=== Given text ===
-- Opening Marker --

# Review: Meguiar's DA Microfiber System



## RaskyR1

*Review: Meguiar's DA Microfiber Polishing System*

*
Introduction:*
As many of you may know, Meguiar's has been developing this new microfiber polishing system for several years now, and during this time they have reached out to professional detailers across the world looking for helpful feedback in dialing this system in. While I was not one of the original development testers, I was one of many lucky detailers selected to test out the released product before it went to launch. I received my sample kit from Meguiar's on December 1st 2010, and have had a little over two months to play around with it now.

*Product Description:*
The 2011 Meguiar's Microfiber Polishing System consists of two polishing liquids, the D300 Compound which utilizes SMAT technology and the D301 Finishing Wax which uses polymers, silicones and carnauba for a high gloss protection. The system also consists of two types of microfiber polishing pads, one for cutting and one for finishing. Each liquid was developed to be used with its correlating pad.

*Initial Product Observations:*
1.	Packaging: N/A
2.	Directions: For the D300 Compound, Meguiar's recommends using a speed of 4800opm. Priming of the pads is also recommended. After priming, only a small amount of product is needed to complete a 20" x 20" section (I use 3-4 pea sized dots). The D301 Finishing wax is recommended for use with speeds of 2800-3800opm. 
3.	Consistency (liquids): On the thicker side, similar to D151.
4.	Color: D300 is pinkish, D301 is purple/blue, cutting pad has maroon foam, and the finishing pad has black foam.
5.	Scent (liquids): D300 has a pleasant cinnamon scent and D301 has a pleasant blueberry scent.
6.	Size: Pads are available in 3", 5", and 6". Liquids will come in the new 16oz bottles, 32oz bottle and gallon size. (Note: the 16oz bottles are pretty cool!)
7.	Price: N/A (See manufacturer's site for product MSRP)
*
Testing results pictures and HD videos:*

-Me doing a product introduction and brief review….and *umm*!

-- Closing Marker --

=== Records taken from a collection ===
-- Opening Marker --

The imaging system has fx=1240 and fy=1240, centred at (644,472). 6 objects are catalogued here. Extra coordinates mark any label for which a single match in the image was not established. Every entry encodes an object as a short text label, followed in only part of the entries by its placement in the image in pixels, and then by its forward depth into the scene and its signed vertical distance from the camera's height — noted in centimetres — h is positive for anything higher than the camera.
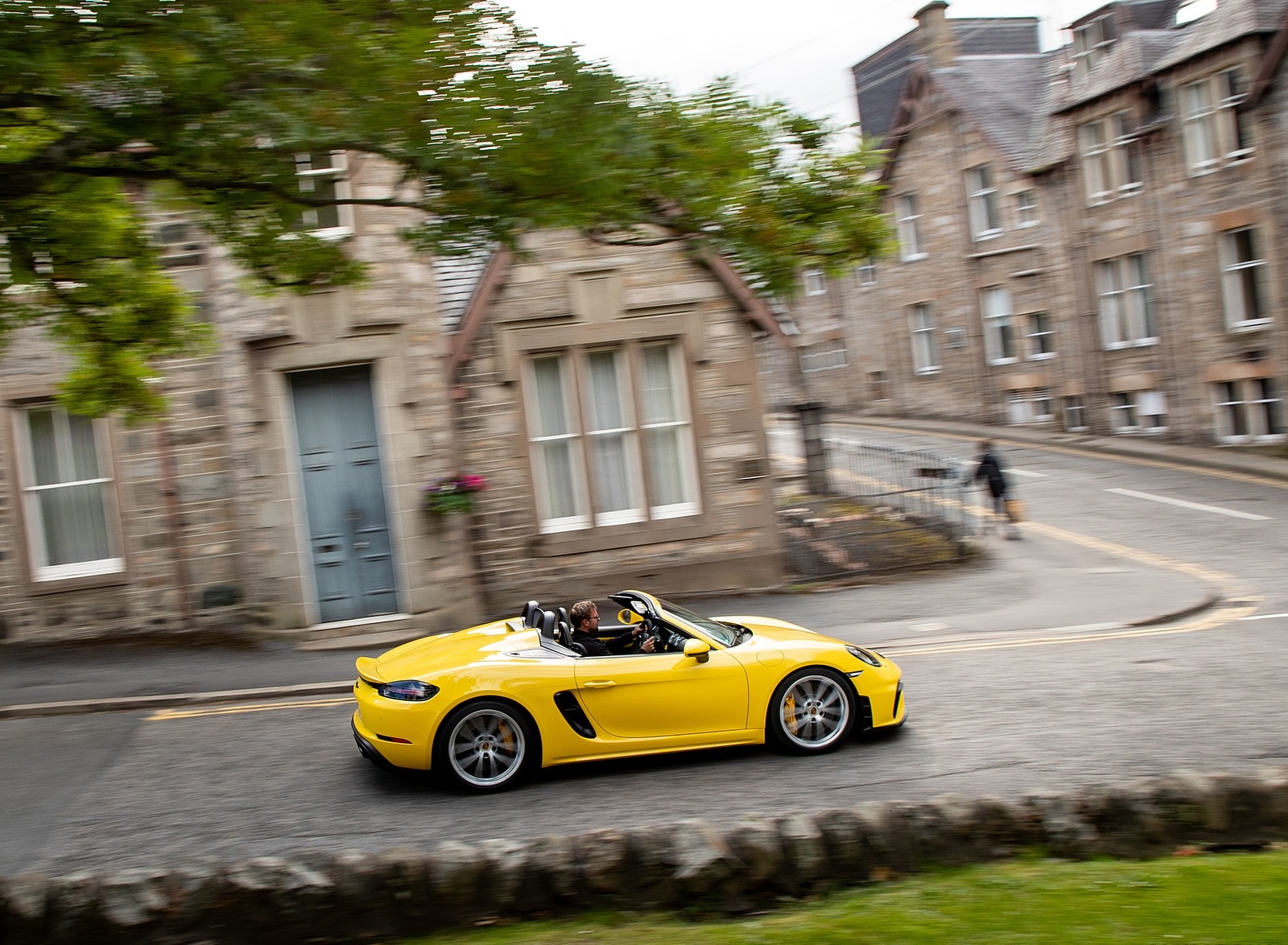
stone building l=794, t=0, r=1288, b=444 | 2811 +410
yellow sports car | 785 -166
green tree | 693 +210
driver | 836 -130
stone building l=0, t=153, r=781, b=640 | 1462 +18
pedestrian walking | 2100 -140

-- Closing Marker --

=== Work to complete ===
Write out the Meguiar's microfiber system review above in full, word for word.

=== Solved exercise ===
# Review: Meguiar's DA Microfiber System



## RaskyR1

*Review: Meguiar's DA Microfiber Polishing System*

*
Introduction:*
As many of you may know, Meguiar's has been developing this new microfiber polishing system for several years now, and during this time they have reached out to professional detailers across the world looking for helpful feedback in dialing this system in. While I was not one of the original development testers, I was one of many lucky detailers selected to test out the released product before it went to launch. I received my sample kit from Meguiar's on December 1st 2010, and have had a little over two months to play around with it now.

*Product Description:*
The 2011 Meguiar's Microfiber Polishing System consists of two polishing liquids, the D300 Compound which utilizes SMAT technology and the D301 Finishing Wax which uses polymers, silicones and carnauba for a high gloss protection. The system also consists of two types of microfiber polishing pads, one for cutting and one for finishing. Each liquid was developed to be used with its correlating pad.

*Initial Product Observations:*
1.	Packaging: N/A
2.	Directions: For the D300 Compound, Meguiar's recommends using a speed of 4800opm. Priming of the pads is also recommended. After priming, only a small amount of product is needed to complete a 20" x 20" section (I use 3-4 pea sized dots). The D301 Finishing wax is recommended for use with speeds of 2800-3800opm. 
3.	Consistency (liquids): On the thicker side, similar to D151.
4.	Color: D300 is pinkish, D301 is purple/blue, cutting pad has maroon foam, and the finishing pad has black foam.
5.	Scent (liquids): D300 has a pleasant cinnamon scent and D301 has a pleasant blueberry scent.
6.	Size: Pads are available in 3", 5", and 6". Liquids will come in the new 16oz bottles, 32oz bottle and gallon size. (Note: the 16oz bottles are pretty cool!)
7.	Price: N/A (See manufacturer's site for product MSRP)
*
Testing results pictures and HD videos:*

-Me doing a product introduction and brief review….and *umm*!